In 2012, there were about 1,130 establishments in the city of Detroit with liquor licenses, of which nearly 7 percent were located within 0.1 mile of an early learning center or elementary school. In viewing the maps below, we see that the highest concentration of liquor license holders was within the Central Business District, with a medium density of the license holders spanning out into the lower Woodward Avenue, Corktown, and Lower East Central areas.
In Michigan there are several types of liquor licenses which can be obtained. These include licenses needed to sell just beer, those need to sell beer and liquor at a golf course, a hotel, a bar and at a private event. Additionally, brewpubs, distilleries, wholesalers (both those in state and those out of state bringing goods in), winemakers, and stores selling beer and/or liquor need a license. All liquor licenses in the state of Michigan are issued by the Michigan Liquor Control Commission.
According to a study by the Pacific Institute, a high concentration of liquor stores holders can may be related to several public safety and health problems, ranging from high rates of alcohol related hospitalizations, to pedestrian injuries, to high levels of crime and violence. According to data from the Federal Bureau of Investigation we know that Detroit’s crime rate was 2,122.9 per 100,000 residents in 2012, while the state of Michigan’s was 454.4 per 100,000 residents.

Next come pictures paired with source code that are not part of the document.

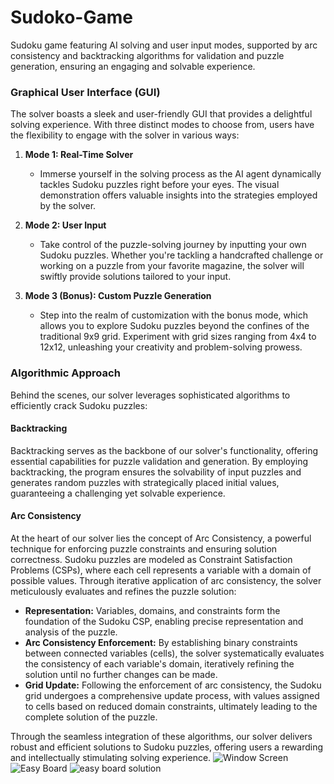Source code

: # Sudoko-Game
Sudoku game featuring AI solving and user input modes, supported by arc consistency and backtracking algorithms for validation and puzzle generation, ensuring an engaging and solvable experience.
### Graphical User Interface (GUI)
The solver boasts a sleek and user-friendly GUI that provides a delightful solving experience. With three distinct modes to choose from, users have the flexibility to engage with the solver in various ways:

1. **Mode 1: Real-Time Solver**
   - Immerse yourself in the solving process as the AI agent dynamically tackles Sudoku puzzles right before your eyes. The visual demonstration offers valuable insights into the strategies employed by the solver.

2. **Mode 2: User Input**
   - Take control of the puzzle-solving journey by inputting your own Sudoku puzzles. Whether you're tackling a handcrafted challenge or working on a puzzle from your favorite magazine, the solver will swiftly provide solutions tailored to your input.

3. **Mode 3 (Bonus): Custom Puzzle Generation**
   - Step into the realm of customization with the bonus mode, which allows you to explore Sudoku puzzles beyond the confines of the traditional 9x9 grid. Experiment with grid sizes ranging from 4x4 to 12x12, unleashing your creativity and problem-solving prowess.

### Algorithmic Approach
Behind the scenes, our solver leverages sophisticated algorithms to efficiently crack Sudoku puzzles:

#### Backtracking
Backtracking serves as the backbone of our solver's functionality, offering essential capabilities for puzzle validation and generation. By employing backtracking, the program ensures the solvability of input puzzles and generates random puzzles with strategically placed initial values, guaranteeing a challenging yet solvable experience.

#### Arc Consistency
At the heart of our solver lies the concept of Arc Consistency, a powerful technique for enforcing puzzle constraints and ensuring solution correctness. Sudoku puzzles are modeled as Constraint Satisfaction Problems (CSPs), where each cell represents a variable with a domain of possible values. Through iterative application of arc consistency, the solver meticulously evaluates and refines the puzzle solution:
- **Representation:** Variables, domains, and constraints form the foundation of the Sudoku CSP, enabling precise representation and analysis of the puzzle.
- **Arc Consistency Enforcement:** By establishing binary constraints between connected variables (cells), the solver systematically evaluates the consistency of each variable's domain, iteratively refining the solution until no further changes can be made.
- **Grid Update:** Following the enforcement of arc consistency, the Sudoku grid undergoes a comprehensive update process, with values assigned to cells based on reduced domain constraints, ultimately leading to the complete solution of the puzzle.

Through the seamless integration of these algorithms, our solver delivers robust and efficient solutions to Sudoku puzzles, offering users a rewarding and intellectually stimulating solving experience.
![Window Screen](https://github.com/Mohamedragih1/Sudoko-AI-Game/assets/93843532/ea022d39-7fe6-452e-b74e-eddfbf5a607b)
![Easy Board](https://github.com/Mohamedragih1/Sudoko-AI-Game/assets/93843532/37072390-9308-444c-b7b1-dd24971caaf1)
![easy board solution](https://github.com/Mohamedragih1/Sudoko-AI-Game/assets/93843532/ed188bee-51fa-4bfe-af7c-58bab0047af5)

The above density map shows where the liquor licenses in Detroit are located and how some areas have a higher concentration of such licenses. As already stated, the highest concentration was in the Central Business District, where there is a combination of bars, restaurants, and liquor stores.
In the map below, we see where liquor license holders were located, along with what the poverty rates. The majority of the liquor license holders ( 683 or 60 percent) were located in census tracts where the poverty rates ranged between 25.1 and 50 percent. Although the Central Business District had the highest concentration of liquor license holders, the poverty rate in these census tracts was 25 percent or lower. Throughout the entire city there were 205 liquor license holders in census tracts where the poverty level was 25 percent or less.
Of the 1,129 liquor license holders in the city of Detroit, 79, or 7 percent, were located within 0.1 mile of an elementary school or early learning center.
According to the Pacific Institute study, a high concentration of liquor stores (in this post we look at liquor license holders) can lead to several public safety concerns, particularly crime.
In addition to crime being mentioned in the Pacific Institute study, it also discussed how the location of schools near liquor stores can affect the overall health and well-being of the community and the children within those communities. Although there are likely many suggestions on how to better a communities wellbeing, some solutions for Detroit officials may include: enforcing zoning ordinances to restrict nuisance activity by liquor stores or establishments that hold a license, using economic development strategies to transition current liquor stores into places for residents to access healthy foods, and working with the state to re-determine how many liquor licenses the city of Detroit should actually hold and/or what policies should be in place preventing the location of liquor license holders within a certain proximity to schools.